Question #d0cfc

1 Answer
Jun 29, 2016

Answer:

Here's how you could do it:

Explanation:

It seems you need to produce a calibration curve for the distance measured against the wavelength of the emission line using Excel.

I got this from your data:

enter image source here

I assumed cm but I guess it could be mm - you should put this on your table.

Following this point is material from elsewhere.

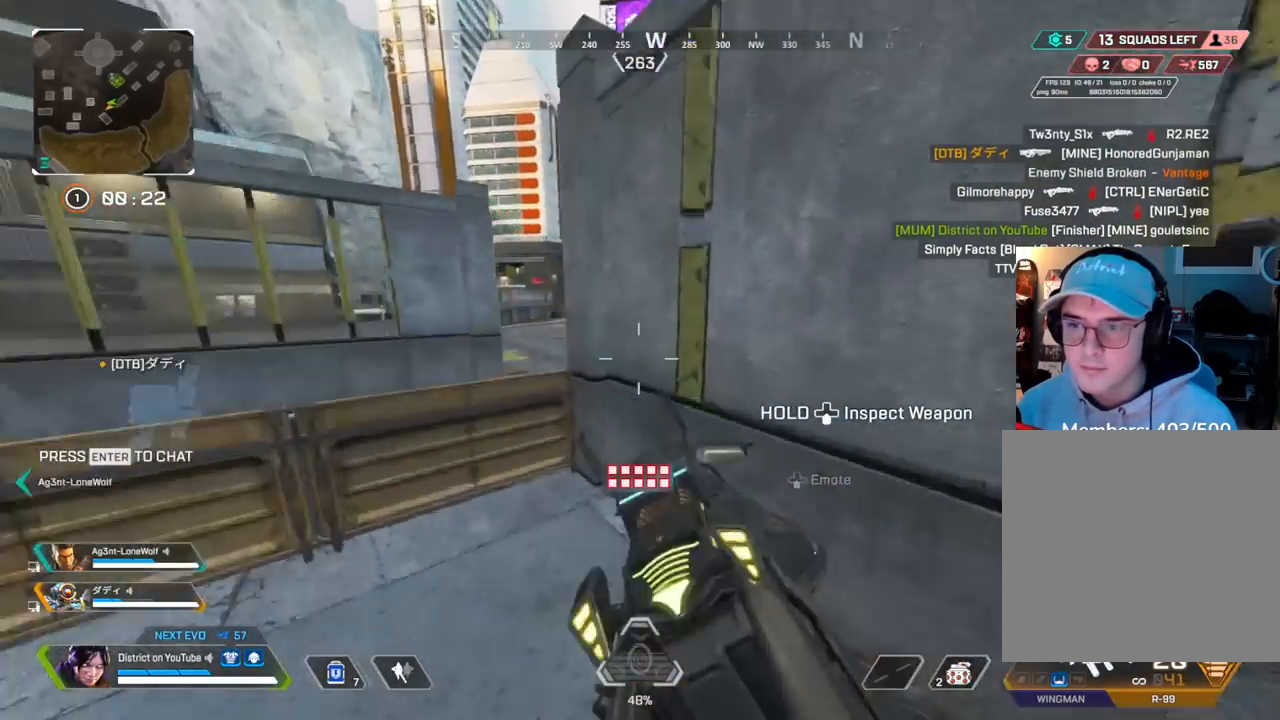
{"buttons": ["A", "R3"], "left_stick": "up", "right_stick": "center", "events": [[167, "right_stick", "center"], [217, "right_stick", "left"], [233, "A", "down"], [283, "L3", "down"], [283, "left_stick", "up"], [400, "right_stick", "center"], [450, "R3", "down"], [467, "L3", "up"]]}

Point 28 is an outlier - you should repeat this if you can.

I then used the 3 lines from the hydrogen lamp to read off the values of the wavelength.

I can't read your worksheet too well, it seems you are asked for a linear plot.

To do this enter your data in a table and make a scatter chart. Click on a data point and "add trend line". You can select "linear" and it will give you the line of best fit through the points.

You can select "display #"R"^2# value" as asked and also "display equation" which returns the equation of the straight line.

The #"R"^2# value is the square of the correlation coefficient for which I got #0.8747#.

This means the correlation coefficient #=sqrt(0.8747)=0.935# which is very close to an exact correlation of #1# - though I chose a binomial trend line.

I have manually read the wavelengths off the chart, though you could use the equation given.

So for red:

#d=33.1"cm"# and #lambda=659.4"nm"#

This is an experimental value. You are asked to compare this with the calculated value using the Rydberg Equation:

#1/lambda=R[1/n_1^2-1/n_2^2]#

#R=1.0974xx10^(7)" ""m"^(-1)#

The Balmer Series, which you are dealing with, involves transitions down to the #n=2# energy level:

www.daviddarling.info

The red emission line will be the lowest in energy so will have the longest wavelength corresponding to #n=3rarr2# .

Putting this into the Rydberg Expression:

#1/lambda=1.0974xx10^(7)[1/2^2-1/3^2]#

(You made a mistake in your annotation and wrote #1/2# instead of #1/2^2# )

#:.1/lambda=0.1524xx10^(7)" ""m"^(-1)#

#:.lambda=656.1" ""nm"#

So we have:

Experimental: #659.4" ""nm"#

Theoretical: #656.1" ""nm"#

That's reasonably good. You can work out the difference as a percentage as asked for in your error calculation.

Then work out #4rarr2# and #5rarr2# in the same way.